OpenAI sta accelerando su due fronti strategici: da un lato porta la pubblicità dentro ChatGPT, raccogliendo già un miliardo di dollari, dall’altro lancia una versione dedicata al settore militare, ChatGPT Mil, per la difesa statunitense. Due mosse che ridisegnano il posizionamento dell’azienda e aprono interrogativi su privacy, etica e modello di business.
La pubblicità in ChatGPT: un miliardo di dollari e l’arrivo in Europa
Secondo quanto riportato da Punto Informatico, OpenAI ha superato il miliardo di dollari di ricavi grazie agli annunci pubblicitari mostrati all’interno di ChatGPT. Dal 31 agosto, questi annunci sono comparsi anche nelle conversazioni degli utenti europei, segnando un’espansione significativa del modello pubblicitario dell’assistente AI.
La scelta di integrare pubblicità in un servizio finora basato su abbonamenti rappresenta una svolta importante. Per gli utenti gratuiti, gli annunci potrebbero diventare una presenza costante, mentre chi paga potrebbe avere un’esperienza senza interruzioni. Resta da vedere come verranno gestiti i dati personali per la profilazione, soprattutto alla luce del GDPR.

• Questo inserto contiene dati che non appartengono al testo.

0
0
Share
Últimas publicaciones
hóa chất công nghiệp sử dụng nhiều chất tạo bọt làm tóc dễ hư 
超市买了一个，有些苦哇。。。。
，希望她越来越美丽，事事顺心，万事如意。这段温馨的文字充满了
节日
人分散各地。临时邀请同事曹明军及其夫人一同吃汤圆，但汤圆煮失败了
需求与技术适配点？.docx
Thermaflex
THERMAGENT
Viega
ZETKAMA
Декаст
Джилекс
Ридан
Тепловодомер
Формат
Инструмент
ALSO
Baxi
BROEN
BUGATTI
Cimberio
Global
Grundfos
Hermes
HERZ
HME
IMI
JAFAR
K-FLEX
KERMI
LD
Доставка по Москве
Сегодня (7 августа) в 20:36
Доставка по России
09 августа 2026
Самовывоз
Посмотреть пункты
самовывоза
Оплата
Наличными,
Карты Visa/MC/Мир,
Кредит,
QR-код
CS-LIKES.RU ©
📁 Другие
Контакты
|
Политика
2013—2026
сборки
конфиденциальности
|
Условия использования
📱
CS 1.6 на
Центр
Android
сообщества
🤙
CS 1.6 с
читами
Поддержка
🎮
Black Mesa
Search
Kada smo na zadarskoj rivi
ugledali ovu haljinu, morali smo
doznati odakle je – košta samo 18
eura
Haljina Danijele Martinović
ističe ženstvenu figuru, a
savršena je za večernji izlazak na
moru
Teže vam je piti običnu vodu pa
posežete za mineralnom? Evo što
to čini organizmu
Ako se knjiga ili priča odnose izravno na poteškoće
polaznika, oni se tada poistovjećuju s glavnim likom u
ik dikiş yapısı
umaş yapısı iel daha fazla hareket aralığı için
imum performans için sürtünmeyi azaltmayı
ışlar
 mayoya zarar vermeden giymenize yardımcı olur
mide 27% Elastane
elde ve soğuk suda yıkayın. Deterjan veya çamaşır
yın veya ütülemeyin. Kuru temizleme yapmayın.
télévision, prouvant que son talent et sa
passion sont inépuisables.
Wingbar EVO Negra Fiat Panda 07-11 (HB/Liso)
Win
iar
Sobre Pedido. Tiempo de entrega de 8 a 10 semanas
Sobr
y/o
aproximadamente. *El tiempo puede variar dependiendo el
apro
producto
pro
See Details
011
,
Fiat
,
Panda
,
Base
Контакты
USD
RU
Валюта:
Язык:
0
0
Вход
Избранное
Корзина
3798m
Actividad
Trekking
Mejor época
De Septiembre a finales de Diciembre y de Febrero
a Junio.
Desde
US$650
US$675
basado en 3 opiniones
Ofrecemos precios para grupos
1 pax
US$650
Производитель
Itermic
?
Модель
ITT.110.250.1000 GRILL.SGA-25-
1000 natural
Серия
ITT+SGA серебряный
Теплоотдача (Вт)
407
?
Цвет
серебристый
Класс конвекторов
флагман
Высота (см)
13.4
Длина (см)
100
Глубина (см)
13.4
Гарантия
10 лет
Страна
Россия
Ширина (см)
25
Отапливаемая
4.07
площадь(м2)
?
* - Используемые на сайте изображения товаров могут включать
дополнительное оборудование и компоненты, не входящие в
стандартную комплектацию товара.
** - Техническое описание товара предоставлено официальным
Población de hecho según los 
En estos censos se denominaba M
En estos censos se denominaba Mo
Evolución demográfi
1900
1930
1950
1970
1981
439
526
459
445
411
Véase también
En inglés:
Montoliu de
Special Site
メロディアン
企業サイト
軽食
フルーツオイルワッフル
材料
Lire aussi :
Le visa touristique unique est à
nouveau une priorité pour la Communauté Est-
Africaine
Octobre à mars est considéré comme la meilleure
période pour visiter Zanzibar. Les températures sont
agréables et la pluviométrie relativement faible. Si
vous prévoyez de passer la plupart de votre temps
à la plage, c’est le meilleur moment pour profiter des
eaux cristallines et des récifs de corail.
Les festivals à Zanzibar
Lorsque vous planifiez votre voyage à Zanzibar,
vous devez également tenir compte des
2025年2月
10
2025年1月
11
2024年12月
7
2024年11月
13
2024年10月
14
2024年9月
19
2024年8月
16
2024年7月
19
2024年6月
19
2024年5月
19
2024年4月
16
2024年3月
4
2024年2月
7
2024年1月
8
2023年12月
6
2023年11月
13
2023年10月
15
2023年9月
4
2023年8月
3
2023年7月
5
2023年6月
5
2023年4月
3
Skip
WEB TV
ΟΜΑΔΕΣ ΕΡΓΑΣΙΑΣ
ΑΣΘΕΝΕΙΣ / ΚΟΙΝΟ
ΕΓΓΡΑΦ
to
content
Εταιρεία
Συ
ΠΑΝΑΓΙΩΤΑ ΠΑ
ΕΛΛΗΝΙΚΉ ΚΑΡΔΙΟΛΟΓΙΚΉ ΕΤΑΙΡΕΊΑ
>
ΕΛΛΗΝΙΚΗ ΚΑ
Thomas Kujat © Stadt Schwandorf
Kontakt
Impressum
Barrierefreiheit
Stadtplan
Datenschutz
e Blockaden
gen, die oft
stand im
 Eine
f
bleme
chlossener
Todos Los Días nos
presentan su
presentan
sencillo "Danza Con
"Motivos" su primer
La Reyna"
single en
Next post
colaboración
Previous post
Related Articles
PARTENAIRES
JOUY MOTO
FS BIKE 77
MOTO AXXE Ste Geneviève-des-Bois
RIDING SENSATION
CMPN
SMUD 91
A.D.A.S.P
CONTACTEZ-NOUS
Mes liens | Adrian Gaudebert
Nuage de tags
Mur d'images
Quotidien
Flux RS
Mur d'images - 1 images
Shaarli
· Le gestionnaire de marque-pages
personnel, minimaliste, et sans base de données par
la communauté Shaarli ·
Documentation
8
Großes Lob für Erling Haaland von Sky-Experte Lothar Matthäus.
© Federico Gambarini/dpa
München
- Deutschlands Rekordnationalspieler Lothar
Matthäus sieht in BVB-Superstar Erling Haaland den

ChatGPT Mil: l’AI per la difesa
In parallelo, OpenAI ha lanciato ChatGPT Mil, una versione pensata per l’ambiente militare. Come spiega IlSoftware, la piattaforma è disponibile su GenAI.mil e si rivolge a oltre 3 milioni di utenti, tra personale del Dipartimento della Difesa USA e agenzie governative. La versione offre funzioni specifiche per la sicurezza, con conformità al livello IL5, che garantisce la gestione di dati sensibili e classificati.
Questa mossa segna un’ulteriore apertura di OpenAI verso il settore pubblico e della difesa, un mercato in forte crescita per l’AI. Tuttavia, solleva questioni etiche: l’uso di modelli di linguaggio in contesti militari potrebbe avere implicazioni profonde, dalla pianificazione operativa all’analisi di intelligence.
Un doppio binario: ricavi e nuovi mercati
Le due iniziative mostrano una strategia chiara: diversificare i ricavi e conquistare nuovi segmenti. La pubblicità in ChatGPT rappresenta una fonte di entrate immediata, mentre ChatGPT Mil apre le porte a contratti governativi di lungo periodo, spesso molto remunerativi.
Per le aziende italiane che utilizzano ChatGPT, la novità pubblicitaria potrebbe cambiare l’esperienza d’uso, soprattutto se gli annunci diventeranno invasivi. Inoltre, la presenza di una versione militare potrebbe influenzare le policy di sicurezza adottate dalle imprese, che potrebbero preferire soluzioni locali o open source per evitare rischi di dipendenza da un fornitore legato alla difesa USA.
Cosa significa per chi legge
Per gli utenti italiani, l’arrivo della pubblicità in ChatGPT richiede attenzione: verificate le impostazioni sulla privacy e valutate se l’abbonamento a pagamento valga la pena per un’esperienza senza annunci. Per le aziende, la notizia di ChatGPT Mil è un campanello d’allarme: se utilizzate ChatGPT per dati sensibili, considerate alternative con garanzie di localizzazione dei dati. Infine, tenete d’occhio l’evoluzione normativa: l’uso dell’AI in ambito militare potrebbe portare a nuove regolamentazioni anche in Europa.